Ты знаешь, Изя был добрым человеком, но совсем не волевым и слишком любил жену. Жизни у него не было: дома жена жаловалась на дочь, а дочь на жену, у сестер приходилось выдерживать скандалы в защиту девочки. Сама девочка рассказывала теткам, что о них говорит мачеха, а мачехе — что о ней и отце говорят тетки. Она не давала затихнуть семейной вражде, получая от нее тайное мстительное удовлетворение. Характер формировался двуличный, лживый. «Нехорошая девочка», — говорила о ней по-еврейски одна из стареньких родственниц.

Когда девочке было пятнадцать, случилось несчастье.

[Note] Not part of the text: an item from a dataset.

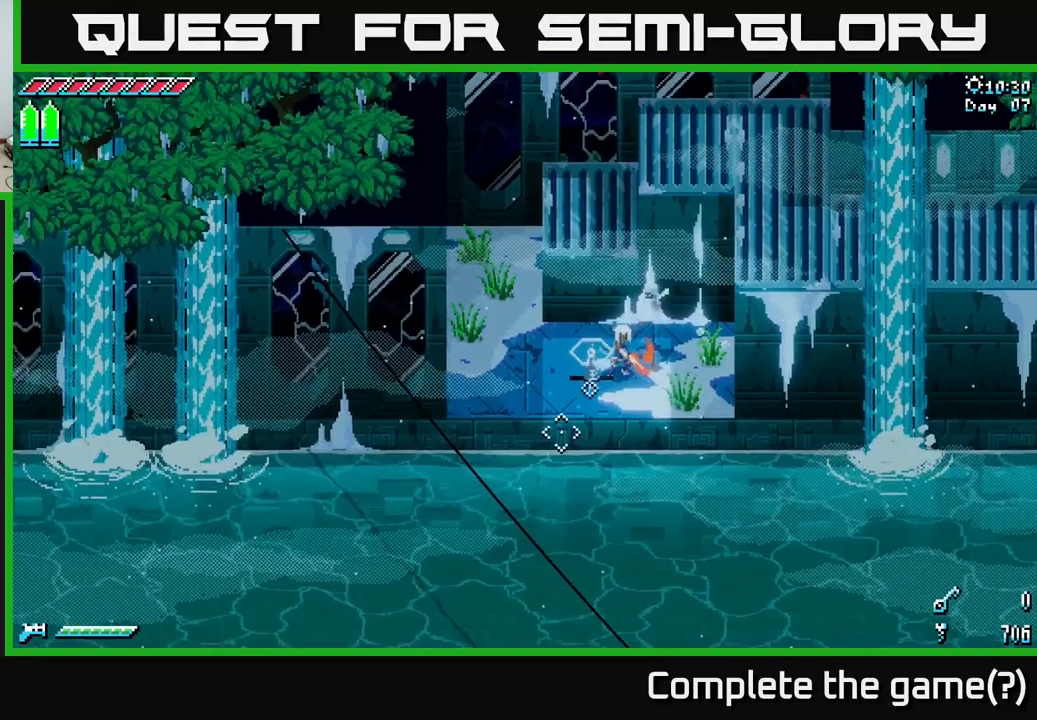
{"buttons": [], "left_stick": "right", "right_stick": "down-right", "events": [[34, "left_stick", "right"], [167, "right_stick", "down-right"]]}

Заболела полиомиелитом маленькая сестричка. Через несколько дней ее не стало. Девочка переживает, плачет — несмотря ни на что, она очень любила сестричку — и в то же время начинает надеяться, что теперь сможет заменить мачехе родную дочь. Но мачеха, чуть не лишившаяся рассудка, вдруг начинает обвинять девочку в смерти сестры. Сначала она совершенно теряется: в чем же она виновата? Но потом понимает, что мачеха обвиняет ее в том, что умерла сестра, а не она.